Mi guarda con un sorrisino strano. «È la figlia di Christian e Julia Scott, dev'essere una brava ragazza. Suo padre l'avrà cresciuta come un angelo, innocente, no?»

«Lo è, diciamo.» Se solo sapesse che non è per niente innocente. Può anche sembrarlo a primo impatto, ma il modo in cui sa scopare e come non prova vergogna dice tutto il contrario. Cazzo, quelle due volte in cui l'abbiamo fatto sono bastate per farmi desiderare il suo corpo in una maniera incontrollabile.

«Ehi.» Helen interrompe i miei pensieri su di lei.

Mi alzo dalla poltrona e dico a mia mamma che stiamo andando. La abbraccio. «Per favore, sta' attenta e non provarci mai più. Né io e né tu siamo la causa di tutto questo casino, okay?»

Annuisce. «Ti voglio bene.»

«Anch'io.»

Helen le stringe la mano e le dice che è stato un piacere. Usciamo e ci chiudiamo la porta alle spalle.

Sono silenzioso quando torniamo in macchina, sto ripercorrendo nella mente tutto quello che è successo in questa ultima mezz'ora.

Sento una mano sulla mia coscia. «Harry» Helen dice sottovoce. «Che è successo?»

Sospiro, cercando di stabilizzare le mie emozioni che sono un miscuglio di rabbia, dispiacere e confusione. Mi volto verso di lei. «Niente. Ripeto, non voglio trascinarti nel casino che è la mia vita.»

Vedo i suoi occhi diventare lucidi. «Ho capito, ma è chiaro che hai bisogno di qualcuno che stia al tuo fianco.» Prende un respiro. «Non vuoi che ti stia vicino?» la sua voce si spezza e una lacrima le riga la guancia sinistra.

«No» dico secco. «Non voglio che sia tu quella persona.»

«Perché?» singhiozza.

«Perché non voglio che tu provi compassione per me, o cose del genere.
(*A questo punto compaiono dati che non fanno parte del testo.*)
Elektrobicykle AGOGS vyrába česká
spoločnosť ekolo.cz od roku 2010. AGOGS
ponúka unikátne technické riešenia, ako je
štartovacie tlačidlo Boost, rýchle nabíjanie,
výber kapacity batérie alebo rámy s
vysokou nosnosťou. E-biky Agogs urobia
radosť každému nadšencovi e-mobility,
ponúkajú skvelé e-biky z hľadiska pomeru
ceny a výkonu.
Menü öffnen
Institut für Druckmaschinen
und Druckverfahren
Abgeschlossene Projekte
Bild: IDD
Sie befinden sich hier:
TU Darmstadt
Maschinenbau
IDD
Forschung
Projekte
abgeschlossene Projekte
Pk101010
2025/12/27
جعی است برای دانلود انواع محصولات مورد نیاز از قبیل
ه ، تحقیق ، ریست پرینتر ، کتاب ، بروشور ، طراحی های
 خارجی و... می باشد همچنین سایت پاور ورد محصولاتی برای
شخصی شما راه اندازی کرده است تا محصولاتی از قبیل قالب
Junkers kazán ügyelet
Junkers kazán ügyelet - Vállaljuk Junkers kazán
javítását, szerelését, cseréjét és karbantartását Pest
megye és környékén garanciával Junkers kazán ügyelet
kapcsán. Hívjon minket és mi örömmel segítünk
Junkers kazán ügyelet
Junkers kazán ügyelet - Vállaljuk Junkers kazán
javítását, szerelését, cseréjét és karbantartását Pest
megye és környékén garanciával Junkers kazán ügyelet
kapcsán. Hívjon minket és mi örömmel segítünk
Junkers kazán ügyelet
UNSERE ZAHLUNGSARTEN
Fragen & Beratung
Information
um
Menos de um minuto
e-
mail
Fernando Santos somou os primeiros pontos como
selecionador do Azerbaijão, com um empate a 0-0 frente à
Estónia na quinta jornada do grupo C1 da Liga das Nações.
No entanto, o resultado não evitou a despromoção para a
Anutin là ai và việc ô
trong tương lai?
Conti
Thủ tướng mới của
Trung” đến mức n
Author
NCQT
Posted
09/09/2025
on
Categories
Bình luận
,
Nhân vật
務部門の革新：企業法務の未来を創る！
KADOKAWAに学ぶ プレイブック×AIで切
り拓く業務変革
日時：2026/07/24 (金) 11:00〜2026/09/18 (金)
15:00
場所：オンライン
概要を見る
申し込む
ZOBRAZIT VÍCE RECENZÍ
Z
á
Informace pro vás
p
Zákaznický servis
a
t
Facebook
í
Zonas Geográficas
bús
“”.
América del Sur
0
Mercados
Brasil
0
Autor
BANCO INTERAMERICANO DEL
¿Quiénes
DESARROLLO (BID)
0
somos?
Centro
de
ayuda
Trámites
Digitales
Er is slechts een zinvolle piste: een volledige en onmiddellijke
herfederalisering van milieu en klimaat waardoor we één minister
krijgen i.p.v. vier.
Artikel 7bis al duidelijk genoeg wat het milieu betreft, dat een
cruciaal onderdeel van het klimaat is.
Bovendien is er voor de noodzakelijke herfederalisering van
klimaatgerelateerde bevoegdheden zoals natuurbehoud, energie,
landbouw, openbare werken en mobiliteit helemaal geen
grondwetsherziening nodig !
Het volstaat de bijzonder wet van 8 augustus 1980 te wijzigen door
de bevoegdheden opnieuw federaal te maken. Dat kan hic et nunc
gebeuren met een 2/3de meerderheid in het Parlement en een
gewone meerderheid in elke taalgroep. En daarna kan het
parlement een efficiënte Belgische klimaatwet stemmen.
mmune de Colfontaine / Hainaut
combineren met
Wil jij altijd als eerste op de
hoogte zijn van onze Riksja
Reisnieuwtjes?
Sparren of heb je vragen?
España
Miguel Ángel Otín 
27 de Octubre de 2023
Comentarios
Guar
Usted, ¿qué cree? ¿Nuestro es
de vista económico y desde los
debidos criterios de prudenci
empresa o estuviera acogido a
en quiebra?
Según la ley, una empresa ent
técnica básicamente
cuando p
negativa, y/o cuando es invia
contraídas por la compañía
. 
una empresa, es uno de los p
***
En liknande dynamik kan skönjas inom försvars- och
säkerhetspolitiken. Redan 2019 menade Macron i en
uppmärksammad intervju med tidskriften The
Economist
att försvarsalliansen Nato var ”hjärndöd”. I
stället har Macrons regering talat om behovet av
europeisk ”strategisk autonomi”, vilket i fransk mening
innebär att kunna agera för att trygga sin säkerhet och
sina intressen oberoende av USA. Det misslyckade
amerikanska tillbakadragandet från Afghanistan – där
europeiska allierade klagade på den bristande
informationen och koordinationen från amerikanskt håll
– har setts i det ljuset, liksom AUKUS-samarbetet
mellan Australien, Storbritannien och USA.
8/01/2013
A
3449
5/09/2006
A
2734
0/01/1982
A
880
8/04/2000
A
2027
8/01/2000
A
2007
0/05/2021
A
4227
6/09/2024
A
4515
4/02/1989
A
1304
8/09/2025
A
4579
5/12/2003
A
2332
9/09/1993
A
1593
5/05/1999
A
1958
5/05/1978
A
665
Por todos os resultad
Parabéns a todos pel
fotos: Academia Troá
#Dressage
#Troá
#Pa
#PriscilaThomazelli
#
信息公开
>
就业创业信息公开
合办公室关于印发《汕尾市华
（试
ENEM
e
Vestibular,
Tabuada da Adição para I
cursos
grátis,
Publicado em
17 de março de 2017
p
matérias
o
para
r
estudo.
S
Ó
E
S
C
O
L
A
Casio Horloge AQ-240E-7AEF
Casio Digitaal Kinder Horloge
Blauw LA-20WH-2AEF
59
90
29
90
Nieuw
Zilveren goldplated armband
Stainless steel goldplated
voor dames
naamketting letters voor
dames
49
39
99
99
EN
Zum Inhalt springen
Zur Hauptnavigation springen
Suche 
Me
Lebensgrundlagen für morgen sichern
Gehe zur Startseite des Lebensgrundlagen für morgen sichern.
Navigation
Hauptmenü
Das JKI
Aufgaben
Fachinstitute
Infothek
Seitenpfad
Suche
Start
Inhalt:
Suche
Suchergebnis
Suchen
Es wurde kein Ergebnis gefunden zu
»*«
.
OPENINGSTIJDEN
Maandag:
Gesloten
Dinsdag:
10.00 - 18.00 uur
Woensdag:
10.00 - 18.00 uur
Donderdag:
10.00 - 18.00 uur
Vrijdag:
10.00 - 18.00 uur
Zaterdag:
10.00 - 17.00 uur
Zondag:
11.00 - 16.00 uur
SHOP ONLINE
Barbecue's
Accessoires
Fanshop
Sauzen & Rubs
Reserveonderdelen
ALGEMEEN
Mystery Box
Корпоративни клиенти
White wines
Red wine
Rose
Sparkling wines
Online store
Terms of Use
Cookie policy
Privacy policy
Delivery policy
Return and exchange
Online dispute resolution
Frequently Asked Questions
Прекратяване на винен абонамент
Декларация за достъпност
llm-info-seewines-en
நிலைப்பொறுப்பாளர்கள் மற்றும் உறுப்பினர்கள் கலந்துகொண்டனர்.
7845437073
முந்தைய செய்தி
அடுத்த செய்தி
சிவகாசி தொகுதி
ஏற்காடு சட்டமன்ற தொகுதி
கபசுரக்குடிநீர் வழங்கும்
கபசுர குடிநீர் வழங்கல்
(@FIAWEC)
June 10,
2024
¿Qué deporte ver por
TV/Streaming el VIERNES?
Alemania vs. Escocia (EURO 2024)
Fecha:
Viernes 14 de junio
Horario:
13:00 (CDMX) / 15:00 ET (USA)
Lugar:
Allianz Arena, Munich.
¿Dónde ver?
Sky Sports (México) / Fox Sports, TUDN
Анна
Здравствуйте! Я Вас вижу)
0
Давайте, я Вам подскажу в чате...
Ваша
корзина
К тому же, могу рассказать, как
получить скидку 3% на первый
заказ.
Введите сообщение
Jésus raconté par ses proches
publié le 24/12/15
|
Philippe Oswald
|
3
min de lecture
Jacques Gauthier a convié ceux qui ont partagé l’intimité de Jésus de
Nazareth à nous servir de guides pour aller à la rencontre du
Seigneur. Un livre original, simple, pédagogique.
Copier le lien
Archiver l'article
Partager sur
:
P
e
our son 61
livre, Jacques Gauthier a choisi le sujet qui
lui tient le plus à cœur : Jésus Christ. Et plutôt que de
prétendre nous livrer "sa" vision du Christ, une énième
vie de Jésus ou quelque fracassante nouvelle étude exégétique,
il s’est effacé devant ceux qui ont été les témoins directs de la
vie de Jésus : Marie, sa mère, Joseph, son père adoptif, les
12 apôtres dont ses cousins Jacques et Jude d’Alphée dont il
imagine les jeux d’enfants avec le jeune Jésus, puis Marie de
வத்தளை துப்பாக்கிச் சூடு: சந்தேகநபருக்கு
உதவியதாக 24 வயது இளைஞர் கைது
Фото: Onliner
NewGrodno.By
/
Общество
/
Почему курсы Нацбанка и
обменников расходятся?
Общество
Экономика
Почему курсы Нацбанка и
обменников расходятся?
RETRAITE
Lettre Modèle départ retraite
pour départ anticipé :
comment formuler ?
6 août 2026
Ho un miliardo di problemi che mi rovinano ogni giorno, Helen, e non voglio che tu mi aiuti a risolverli, perché rovinerebbero anche te. Tu non sei fatta per essere rovinata.»

Rimaniamo entrambi di stucco dalle mie parole. Poi lei, guardandomi negli occhi, dice: «Potrei aiutarti anche senza rovinarmi.»

Scuoto la testa. «No, rovineresti qualcosa a cui adesso non stai pensando perché hai avuto solo un assaggio.» Non dice niente, probabilmente non ha capito cosa intendo. «Andiamo a casa» le dico, e le do un bacio sulla fronte. Metto in moto ed esco dal parcheggio.

«Possiamo andare da te?» chiede ad un tratto.

Resto sorpreso dalla sua domanda. «Credevo fosse meglio tornare ognuno a casa propria in realtà... Jade... lo sai.»

Si guarda le mani. «Mhm, giusto. Ma potrebbe farsi anche i cazzi suoi a volte» dice ad alta voce, anche se ho capito che non voleva. «Oddio, l'ho detto ad alta voce? Scusa» ridacchia.

«Sì, decisamente» rido anch'io.

«Harry» dice dopo qualche minuto. «Non mi interessa di Jade adesso.»

La guardo strano e acciglio le sopracciglia. «No?»

Scuote la testa.

«Cosa le dirai?»

Si morde il labbro inferiore e pensa per qualche secondo. «Un bel niente.»

«Si incazzerà da morire» le faccio notare, ma è interessante la piega che sta prendendo la discussione. Ho l'impressione che voglia sfidare la sua migliore amica.

«Lo so.» Proprio come pensavo.

Le sorrido, soddisfatto. Si sta prendendo la responsabilità. «Okay, allora fanculo. A casa mia.»